Fritz hired a young man, Jim Mandeville, with a flat bed truck, to help him move the building to Kings Beach. Jim had access to a flat bed truck large enough to move a small building. Jim told Fritz that the truck could not hold the entire building at once and that Fritz would have to saw his building in half. Fritz complied and the two halves were hauled one-at-a-time to the new location in Kings Beach. The dirt road was narrow and the truck was stopped at one point by two trees that were too close to the road and were not allowing room to pass. They had to cut one of the trees down to make the passage.
The people that knew Fritz say they really did not know him well. They have found it hard to be very specific about what kind of person he was. He is remembered for being nice and friendly but kept to himself. He lived alone while he was in Tahoe and as far as we know he never married. He was reported to have liked and often made garlic soup. He would tease neighborhood children with offering them a bowl of the pungent soup.

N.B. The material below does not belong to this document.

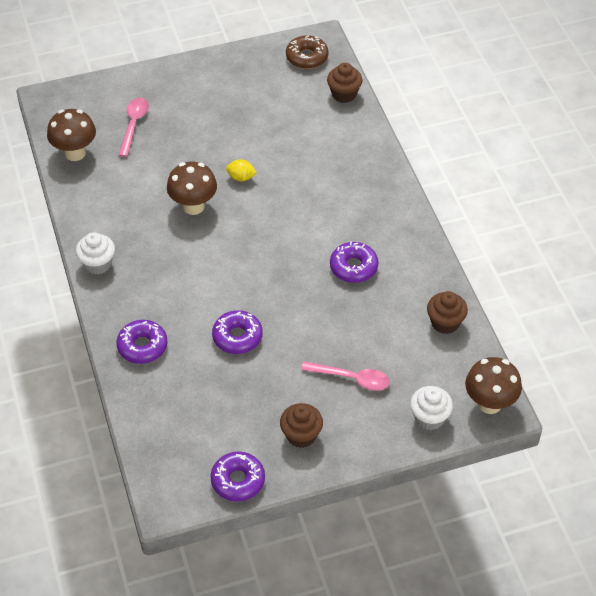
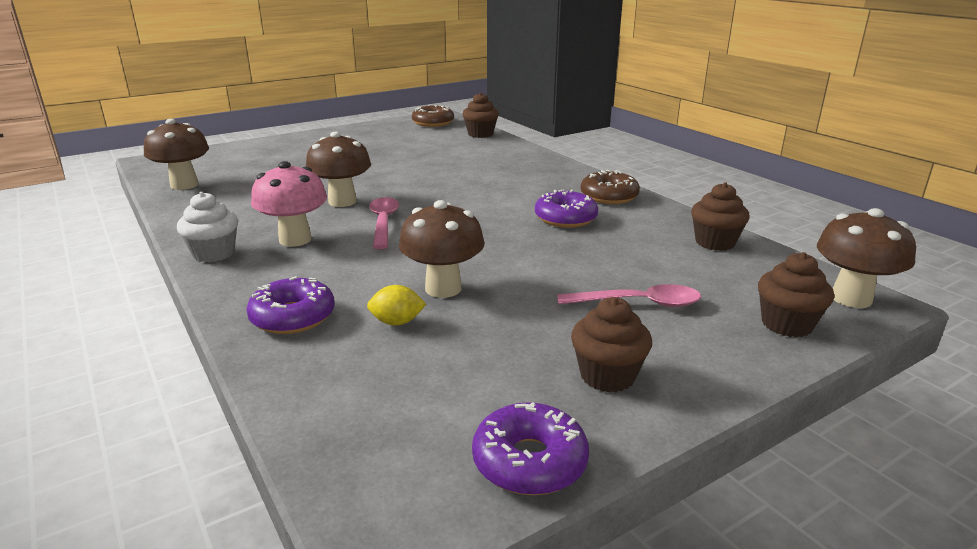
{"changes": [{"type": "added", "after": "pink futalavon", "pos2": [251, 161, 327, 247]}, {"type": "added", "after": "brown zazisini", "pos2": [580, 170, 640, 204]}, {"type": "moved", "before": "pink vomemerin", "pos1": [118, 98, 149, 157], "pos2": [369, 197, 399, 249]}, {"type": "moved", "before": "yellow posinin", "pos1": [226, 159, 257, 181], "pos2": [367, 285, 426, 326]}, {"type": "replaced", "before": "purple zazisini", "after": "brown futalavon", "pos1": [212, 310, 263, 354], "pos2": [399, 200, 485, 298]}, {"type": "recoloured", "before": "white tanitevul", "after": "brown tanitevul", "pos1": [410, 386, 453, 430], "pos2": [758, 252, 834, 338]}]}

He was respected for his talents not only as a photographer but as a wood worker. He built and used an outhouse that people marveled at its construction and engineering. It was said to be quite a piece of cabinet making. In the mid 1950's it was demanded by his neighbors that Fritz give up his outhouse and convert to indoor plumbing.
He built the curio shop and cabin in Kings Beach, which included The World Famous Wishing Well. Fritz spent lots of money and many years to collect the assortment of beautiful domestic rocks and stones that decorated the wishing well and patio area.
People were always under the impression that Fritz was from Scandinavia, probably Swedish. According to copyright papers Fritz sent to Washington D.C. for some of his postcard images, he listed his country of origin as Russia. He was probably German but because of the Nazi movement in Europe he preferred a more neutral profile.
Legend has it that Fritz froze to death one cold winter in 1961 after drinking too much red wine. Apparently he did not stoke up the fire before he passed out and got too cold.
He died without a family or a will; the State of California took his estate and auctioned his real estate and the contents of his building. Among his estate contents were many tens of thousands of negatives, many of them glass-plate negatives. A heaping truck load was hauled to the dump. The men hired to haul it away kept out a big box of negatives and those are the surveying negatives that make up this exclusive collection.